Requirement
Each entry that follows is to be retyped exactly. Pictures do not belong in the copy.

Data in this exercise
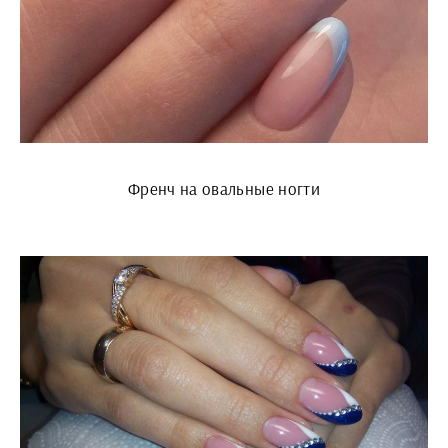
Френч на овальные ногти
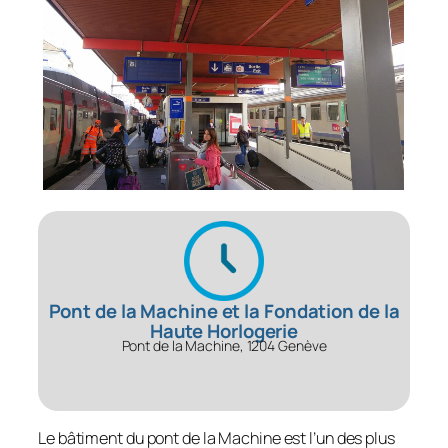
Pont de la Machine et la Fondation de la
Haute Horlogerie
Pont de la Machine, 1204 Genève
Le bâtiment du pont de la Machine est l’un des plus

Expected answer
Френч на овальные ногти
Pont de la Machine et la Fondation de la
Haute Horlogerie
Pont de la Machine, 1204 Genève
Le bâtiment du pont de la Machine est l’un des plus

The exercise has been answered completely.